# Sellers Forum



## Galadriel (May 30, 2009)

I just noticed the "Sellers Forum." Is that new? What's it all about?


Thx.


----------



## scorpian (May 30, 2009)

Galadriel said:


> I just noticed the "Sellers Forum." Is that new? What's it all about?
> 
> 
> Thx.



I have the same question....can someone give me more info please


----------



## soulie (May 30, 2009)

*This forum is for advertisements. In order to post in this forum you will need to have the appropriate subscription levels.

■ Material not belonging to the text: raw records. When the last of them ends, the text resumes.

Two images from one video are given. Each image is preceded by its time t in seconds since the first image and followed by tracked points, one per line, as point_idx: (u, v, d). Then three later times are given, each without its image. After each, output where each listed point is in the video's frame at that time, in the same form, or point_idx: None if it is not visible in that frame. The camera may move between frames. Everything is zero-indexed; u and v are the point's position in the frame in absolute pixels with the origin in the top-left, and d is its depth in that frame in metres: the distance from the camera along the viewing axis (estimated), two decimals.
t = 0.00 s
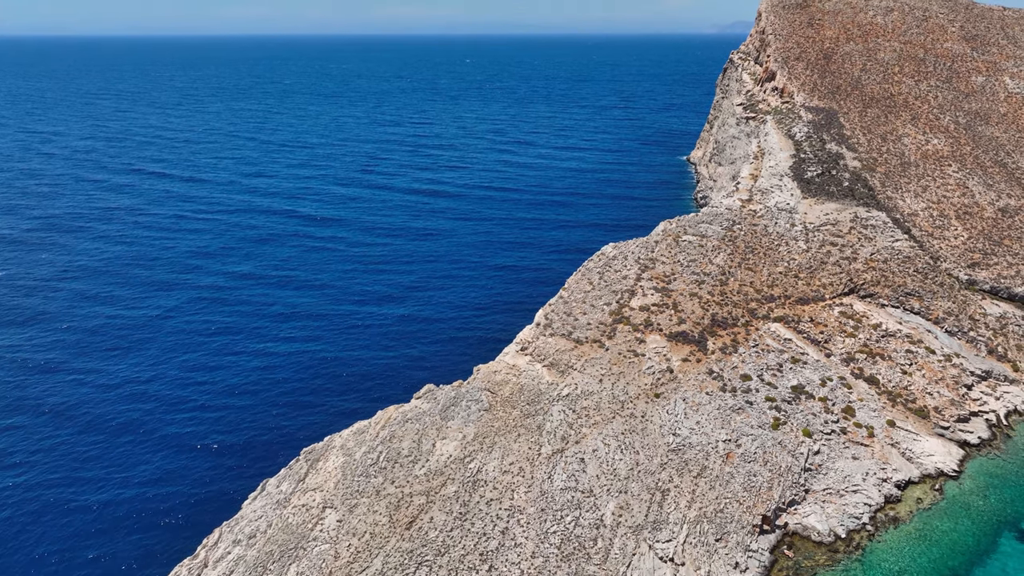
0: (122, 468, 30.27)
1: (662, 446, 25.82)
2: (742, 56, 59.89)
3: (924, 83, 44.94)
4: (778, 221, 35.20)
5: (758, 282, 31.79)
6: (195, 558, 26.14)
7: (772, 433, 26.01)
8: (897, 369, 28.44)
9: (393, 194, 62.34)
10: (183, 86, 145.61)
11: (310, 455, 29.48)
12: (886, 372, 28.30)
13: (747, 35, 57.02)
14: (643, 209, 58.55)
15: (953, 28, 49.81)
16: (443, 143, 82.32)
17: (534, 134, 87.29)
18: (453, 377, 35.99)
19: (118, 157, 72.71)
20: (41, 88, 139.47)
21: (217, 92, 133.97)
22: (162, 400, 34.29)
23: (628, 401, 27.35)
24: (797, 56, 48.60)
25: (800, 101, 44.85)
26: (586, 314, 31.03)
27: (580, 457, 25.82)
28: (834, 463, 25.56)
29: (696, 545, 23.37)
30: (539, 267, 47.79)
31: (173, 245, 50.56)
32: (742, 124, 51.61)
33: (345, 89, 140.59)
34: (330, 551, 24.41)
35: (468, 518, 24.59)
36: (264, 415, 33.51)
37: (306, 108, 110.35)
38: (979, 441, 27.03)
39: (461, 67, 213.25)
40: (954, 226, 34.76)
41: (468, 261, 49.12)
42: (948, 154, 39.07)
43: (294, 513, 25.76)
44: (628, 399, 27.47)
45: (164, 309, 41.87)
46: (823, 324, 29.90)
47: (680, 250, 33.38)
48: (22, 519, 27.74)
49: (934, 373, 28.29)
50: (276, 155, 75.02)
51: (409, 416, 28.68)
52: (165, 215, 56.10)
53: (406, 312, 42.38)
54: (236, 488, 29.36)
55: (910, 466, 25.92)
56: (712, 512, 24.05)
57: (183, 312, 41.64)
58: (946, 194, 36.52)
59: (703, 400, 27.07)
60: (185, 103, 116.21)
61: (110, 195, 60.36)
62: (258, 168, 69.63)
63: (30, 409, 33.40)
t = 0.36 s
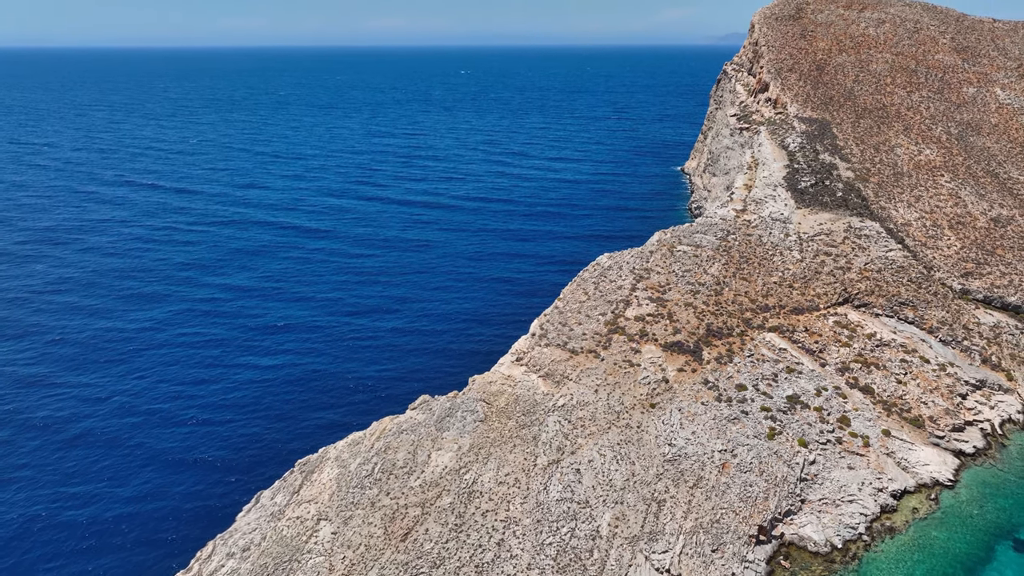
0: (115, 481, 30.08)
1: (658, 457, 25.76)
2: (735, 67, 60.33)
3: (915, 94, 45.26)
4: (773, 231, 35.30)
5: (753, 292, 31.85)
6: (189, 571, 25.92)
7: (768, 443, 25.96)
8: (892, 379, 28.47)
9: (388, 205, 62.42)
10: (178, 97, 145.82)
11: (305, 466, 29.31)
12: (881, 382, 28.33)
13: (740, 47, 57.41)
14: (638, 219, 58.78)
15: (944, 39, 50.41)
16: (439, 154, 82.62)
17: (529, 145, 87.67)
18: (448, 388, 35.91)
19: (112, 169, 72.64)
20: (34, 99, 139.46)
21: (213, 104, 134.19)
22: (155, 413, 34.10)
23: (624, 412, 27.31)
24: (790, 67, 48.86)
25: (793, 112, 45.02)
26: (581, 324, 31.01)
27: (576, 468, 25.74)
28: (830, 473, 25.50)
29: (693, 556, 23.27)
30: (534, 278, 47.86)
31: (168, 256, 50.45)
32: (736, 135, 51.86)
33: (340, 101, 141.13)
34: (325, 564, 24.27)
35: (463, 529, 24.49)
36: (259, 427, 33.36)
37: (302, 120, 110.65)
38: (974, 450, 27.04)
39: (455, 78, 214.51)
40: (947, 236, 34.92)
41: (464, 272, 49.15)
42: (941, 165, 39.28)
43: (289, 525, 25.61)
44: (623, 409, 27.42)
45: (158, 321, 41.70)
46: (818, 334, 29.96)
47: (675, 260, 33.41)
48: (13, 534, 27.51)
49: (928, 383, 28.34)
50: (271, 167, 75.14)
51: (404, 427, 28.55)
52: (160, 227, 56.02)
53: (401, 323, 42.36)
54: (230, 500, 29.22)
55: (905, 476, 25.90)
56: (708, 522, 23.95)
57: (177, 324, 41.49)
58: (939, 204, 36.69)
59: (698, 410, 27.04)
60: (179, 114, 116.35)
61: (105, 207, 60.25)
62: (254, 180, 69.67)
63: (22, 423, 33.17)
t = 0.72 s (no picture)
0: (108, 494, 29.92)
1: (653, 468, 25.68)
2: (728, 79, 60.79)
3: (907, 105, 45.56)
4: (767, 241, 35.41)
5: (748, 302, 31.90)
6: None
7: (764, 453, 25.88)
8: (887, 389, 28.48)
9: (384, 217, 62.51)
10: (173, 109, 146.16)
11: (299, 478, 29.12)
12: (876, 392, 28.34)
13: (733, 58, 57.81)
14: (632, 230, 58.97)
15: (935, 51, 50.91)
16: (434, 165, 82.93)
17: (524, 156, 88.08)
18: (443, 399, 35.83)
19: (107, 180, 72.64)
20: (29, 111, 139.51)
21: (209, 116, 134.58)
22: (149, 426, 33.95)
23: (619, 422, 27.24)
24: (783, 79, 49.14)
25: (787, 122, 45.20)
26: (577, 334, 31.01)
27: (572, 479, 25.65)
28: (826, 483, 25.43)
29: (689, 567, 23.07)
30: (529, 289, 47.93)
31: (162, 268, 50.39)
32: (729, 146, 52.10)
33: (336, 112, 141.78)
34: None
35: (458, 541, 24.35)
36: (254, 439, 33.25)
37: (298, 131, 110.97)
38: (969, 460, 27.00)
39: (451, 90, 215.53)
40: (940, 246, 35.06)
41: (459, 282, 49.22)
42: (933, 175, 39.48)
43: (283, 537, 25.47)
44: (618, 420, 27.35)
45: (152, 333, 41.60)
46: (812, 344, 30.00)
47: (669, 270, 33.47)
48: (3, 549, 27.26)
49: (923, 393, 28.36)
50: (267, 178, 75.28)
51: (399, 438, 28.47)
52: (155, 238, 55.99)
53: (397, 334, 42.36)
54: (224, 512, 29.07)
55: (901, 485, 25.83)
56: (705, 533, 23.78)
57: (172, 336, 41.39)
58: (932, 214, 36.85)
59: (694, 420, 26.99)
60: (175, 125, 116.45)
61: (99, 219, 60.20)
62: (249, 191, 69.79)
63: (13, 436, 32.97)
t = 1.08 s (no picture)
0: (100, 508, 29.68)
1: (649, 478, 25.60)
2: (722, 90, 61.17)
3: (900, 116, 45.85)
4: (761, 252, 35.51)
5: (742, 312, 31.94)
6: None
7: (759, 463, 25.82)
8: (882, 399, 28.49)
9: (379, 228, 62.55)
10: (168, 120, 146.32)
11: (293, 490, 29.11)
12: (871, 402, 28.35)
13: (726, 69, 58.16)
14: (627, 241, 59.16)
15: (926, 62, 51.36)
16: (429, 176, 83.14)
17: (519, 167, 88.40)
18: (438, 411, 35.76)
19: (101, 192, 72.53)
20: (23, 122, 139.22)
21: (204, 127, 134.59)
22: (142, 438, 33.75)
23: (615, 433, 27.18)
24: (776, 90, 49.38)
25: (780, 133, 45.38)
26: (572, 345, 30.97)
27: (567, 490, 25.55)
28: (822, 493, 25.31)
29: None
30: (524, 300, 47.97)
31: (156, 280, 50.24)
32: (723, 156, 52.31)
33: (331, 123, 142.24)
34: None
35: (453, 553, 24.24)
36: (249, 451, 33.09)
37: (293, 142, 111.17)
38: (964, 469, 27.00)
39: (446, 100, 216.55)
40: (933, 256, 35.21)
41: (454, 294, 49.23)
42: (926, 186, 39.68)
43: (277, 550, 25.31)
44: (614, 430, 27.29)
45: (146, 346, 41.44)
46: (807, 354, 30.03)
47: (664, 280, 33.50)
48: None
49: (918, 403, 28.39)
50: (262, 190, 75.30)
51: (394, 450, 28.35)
52: (149, 250, 55.86)
53: (392, 346, 42.31)
54: (217, 525, 28.89)
55: (896, 495, 25.77)
56: (700, 544, 23.75)
57: (165, 348, 41.23)
58: (925, 224, 37.02)
59: (689, 431, 26.91)
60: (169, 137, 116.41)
61: (93, 230, 60.06)
62: (244, 202, 69.78)
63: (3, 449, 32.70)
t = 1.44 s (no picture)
0: (91, 521, 29.47)
1: (645, 489, 25.53)
2: (715, 101, 61.60)
3: (892, 126, 46.12)
4: (756, 262, 35.60)
5: (737, 322, 31.98)
6: None
7: (755, 474, 25.74)
8: (876, 408, 28.50)
9: (374, 239, 62.62)
10: (163, 132, 146.37)
11: (288, 502, 29.03)
12: (866, 412, 28.35)
13: (720, 81, 58.55)
14: (622, 252, 59.35)
15: (918, 74, 51.83)
16: (424, 187, 83.38)
17: (514, 179, 88.76)
18: (433, 422, 35.66)
19: (96, 204, 72.48)
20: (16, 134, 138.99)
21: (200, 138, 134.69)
22: (135, 451, 33.58)
23: (610, 444, 27.12)
24: (769, 101, 49.66)
25: (773, 144, 45.58)
26: (567, 355, 30.94)
27: (563, 501, 25.46)
28: (817, 504, 25.13)
29: None
30: (519, 311, 48.04)
31: (150, 292, 50.11)
32: (717, 167, 52.54)
33: (327, 134, 142.64)
34: None
35: (448, 565, 24.11)
36: (243, 464, 32.98)
37: (288, 154, 111.41)
38: (959, 479, 26.92)
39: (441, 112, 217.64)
40: (926, 265, 35.36)
41: (449, 304, 49.23)
42: (918, 196, 39.88)
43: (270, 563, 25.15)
44: (609, 441, 27.23)
45: (139, 358, 41.28)
46: (802, 364, 30.08)
47: (659, 291, 33.55)
48: None
49: (912, 412, 28.43)
50: (257, 201, 75.37)
51: (389, 461, 28.26)
52: (143, 262, 55.79)
53: (386, 357, 42.26)
54: (210, 538, 28.69)
55: (892, 505, 25.58)
56: (696, 555, 23.62)
57: (159, 361, 41.09)
58: (918, 234, 37.18)
59: (685, 441, 26.86)
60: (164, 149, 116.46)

Please check the rules regarding this forum.*

That is the description provided, so posting in that forum probably won't apply to most people anyway.


----------



## nappi (May 30, 2009)

what are the subscriptions levels 

 it doesn't say


----------



## soulie (May 30, 2009)

Subscribe Link at top of Page

Sellers is listed here.

Seller subscription is $75 for 3 months.


----------



## nappi (May 30, 2009)

ok...thanks


----------



## *KP* (May 30, 2009)

Does this mean there'll be a crackdown on people advertising in their siggies & posts?


----------



## nappi (May 30, 2009)

*KP* said:


> Does this mean there'll be a crackdown on people advertising in their siggies & posts?




good question 

 i would like to know that too


----------



## Platinum (May 30, 2009)

I could be wrong but I think this may apply to those "members" that join the site just to advertise. (The ones that are usually labeled 'trolls').


----------



## soulie (May 31, 2009)

Platinum said:


> I could be wrong but I think this may apply to those "members" that join the site just to advertise. (The ones that are usually labeled 'trolls').


 
If that's the case, wonder how it would work?  Suspend their memberships until they ante up the additional $294 for a year?


----------



## DaPPeR (May 31, 2009)

Idk about this forum.....


----------



## Shay72 (May 31, 2009)

I would think it would be for seller's to advertise products, sales, discounts, etc.


----------



## MizzBrown (May 31, 2009)

Folks have been advertising for FREE for so long so why start charging now? 

So that means when i start reporting siggies that are advertising, something will actually be done about it?

Cause i see one every other post.


----------